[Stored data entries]
-.-.-

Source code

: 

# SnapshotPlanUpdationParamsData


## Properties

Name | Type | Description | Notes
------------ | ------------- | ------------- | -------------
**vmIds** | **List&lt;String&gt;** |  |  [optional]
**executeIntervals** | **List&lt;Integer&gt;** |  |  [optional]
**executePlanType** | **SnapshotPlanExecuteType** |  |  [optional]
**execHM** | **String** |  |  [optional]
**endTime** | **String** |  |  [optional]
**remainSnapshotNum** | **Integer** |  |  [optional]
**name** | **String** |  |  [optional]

-.-.-

__Exercise__: Using the data above, reproduce every line exactly.

__Response box__:
Source code

: 

# SnapshotPlanUpdationParamsData


## Properties

Name | Type | Description | Notes
------------ | ------------- | ------------- | -------------
**vmIds** | **List&lt;String&gt;** |  |  [optional]
**executeIntervals** | **List&lt;Integer&gt;** |  |  [optional]
**executePlanType** | **SnapshotPlanExecuteType** |  |  [optional]
**execHM** | **String** |  |  [optional]
**endTime** | **String** |  |  [optional]
**remainSnapshotNum** | **Integer** |  |  [optional]
**name** | **String** |  |  [optional]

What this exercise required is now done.